··· Dataset excerpts ···
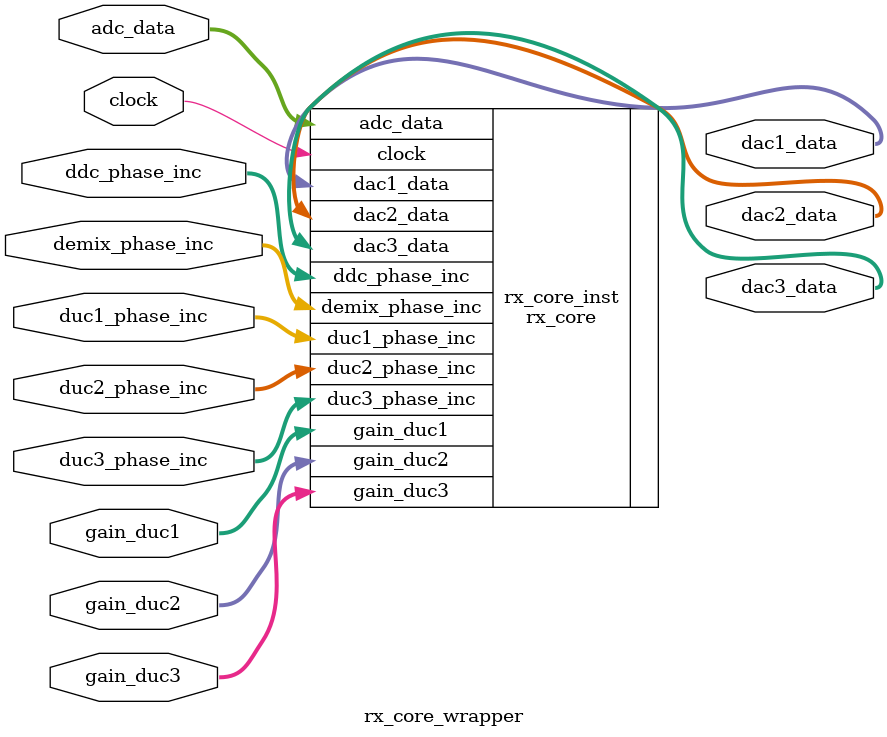
<source format=v>
`timescale 1ns / 1ps

module rx_core_wrapper
  (

    input clock,
    input [16*8-1:0] adc_data,
    input [16-1:0] ddc_phase_inc,
    input [16-1:0] demix_phase_inc,
    input [16-1:0] duc1_phase_inc,
    input [16-1:0] duc2_phase_inc,
    input [16-1:0] duc3_phase_inc,
    input [8-1:0] gain_duc2,
    input [8-1:0] gain_duc3,
    input [8-1:0] gain_duc1,
    output [16*8-1:0] dac1_data,
    output [16*8-1:0] dac2_data,
    output [16*8-1:0] dac3_data
  );

  rx_core rx_core_inst
          (
            .clock(clock),
            .adc_data(adc_data),
            .ddc_phase_inc(ddc_phase_inc),
            .demix_phase_inc(demix_phase_inc),
            .duc1_phase_inc(duc1_phase_inc),
            .duc2_phase_inc(duc2_phase_inc),
            .duc3_phase_inc(duc3_phase_inc),
            .gain_duc1(gain_duc1),
            .gain_duc2(gain_duc2),
            .gain_duc3(gain_duc3),
            .dac1_data(dac1_data),
            .dac2_data(dac2_data),
            .dac3_data(dac3_data)
          );

endmodule

</source>
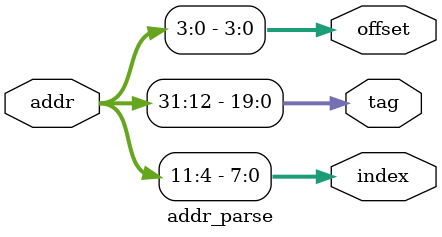
<source format=v>
module addr_parse #
    (
        parameter BYTES_PER_LINE = 16,
        parameter NUM_LINE = 256,

        parameter OFFSET_WIDTH = $clog2(BYTES_PER_LINE),
        parameter INDEX_WIDTH = $clog2(NUM_LINE),
        parameter TAG_WIDTH = 32 - OFFSET_WIDTH - INDEX_WIDTH
    )
    (
        input [31:0] addr,
        output [INDEX_WIDTH-1:0] index,
        output [TAG_WIDTH-1:0] tag,
        output [OFFSET_WIDTH-1:0] offset
    );
    assign index = addr[(31-TAG_WIDTH)-:INDEX_WIDTH];
    assign tag = addr[31-:TAG_WIDTH];
    assign offset = addr[0+:OFFSET_WIDTH];
endmodule

</source>
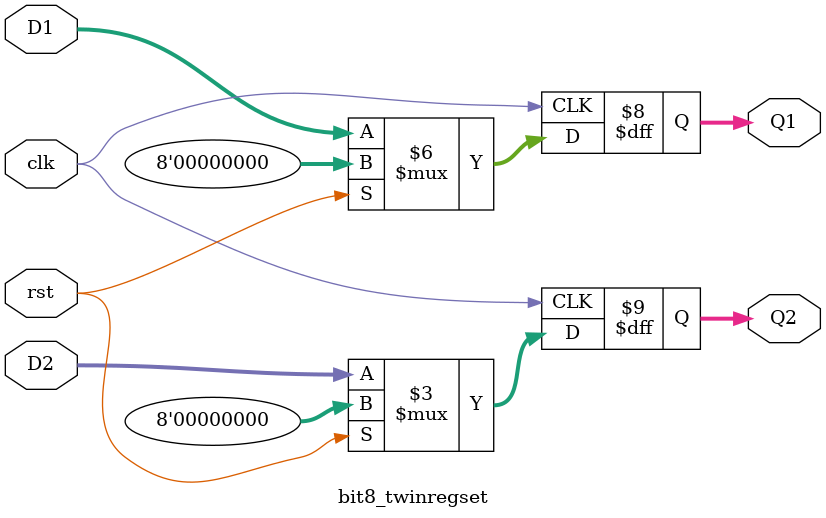
<source format=v>
module bit8_twinregset(Q1, Q2,clk,rst,D1,D2);

input clk,rst;
input [7:0]D1,D2;
output reg [7:0]Q1,Q2;

always@(posedge clk)
        if(rst) begin
            Q1 <= 0; //8-bit set of flip flops
            Q2 <= 0;
        end
        else begin
            Q1 <= D1;
            Q2 <= D2;
        end

endmodule
</source>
···
Return the whole listing word for word, minus its pictures.

→ Result for this exercise
<source format=v>
`timescale 1ns / 1ps

module rx_core_wrapper
  (

    input clock,
    input [16*8-1:0] adc_data,
    input [16-1:0] ddc_phase_inc,
    input [16-1:0] demix_phase_inc,
    input [16-1:0] duc1_phase_inc,
    input [16-1:0] duc2_phase_inc,
    input [16-1:0] duc3_phase_inc,
    input [8-1:0] gain_duc2,
    input [8-1:0] gain_duc3,
    input [8-1:0] gain_duc1,
    output [16*8-1:0] dac1_data,
    output [16*8-1:0] dac2_data,
    output [16*8-1:0] dac3_data
  );

  rx_core rx_core_inst
          (
            .clock(clock),
            .adc_data(adc_data),
            .ddc_phase_inc(ddc_phase_inc),
            .demix_phase_inc(demix_phase_inc),
            .duc1_phase_inc(duc1_phase_inc),
            .duc2_phase_inc(duc2_phase_inc),
            .duc3_phase_inc(duc3_phase_inc),
            .gain_duc1(gain_duc1),
            .gain_duc2(gain_duc2),
            .gain_duc3(gain_duc3),
            .dac1_data(dac1_data),
            .dac2_data(dac2_data),
            .dac3_data(dac3_data)
          );

endmodule

</source>
<source format=v>
module addr_parse #
    (
        parameter BYTES_PER_LINE = 16,
        parameter NUM_LINE = 256,

        parameter OFFSET_WIDTH = $clog2(BYTES_PER_LINE),
        parameter INDEX_WIDTH = $clog2(NUM_LINE),
        parameter TAG_WIDTH = 32 - OFFSET_WIDTH - INDEX_WIDTH
    )
    (
        input [31:0] addr,
        output [INDEX_WIDTH-1:0] index,
        output [TAG_WIDTH-1:0] tag,
        output [OFFSET_WIDTH-1:0] offset
    );
    assign index = addr[(31-TAG_WIDTH)-:INDEX_WIDTH];
    assign tag = addr[31-:TAG_WIDTH];
    assign offset = addr[0+:OFFSET_WIDTH];
endmodule

</source>
<source format=v>
module bit8_twinregset(Q1, Q2,clk,rst,D1,D2);

input clk,rst;
input [7:0]D1,D2;
output reg [7:0]Q1,Q2;

always@(posedge clk)
        if(rst) begin
            Q1 <= 0; //8-bit set of flip flops
            Q2 <= 0;
        end
        else begin
            Q1 <= D1;
            Q2 <= D2;
        end

endmodule
</source>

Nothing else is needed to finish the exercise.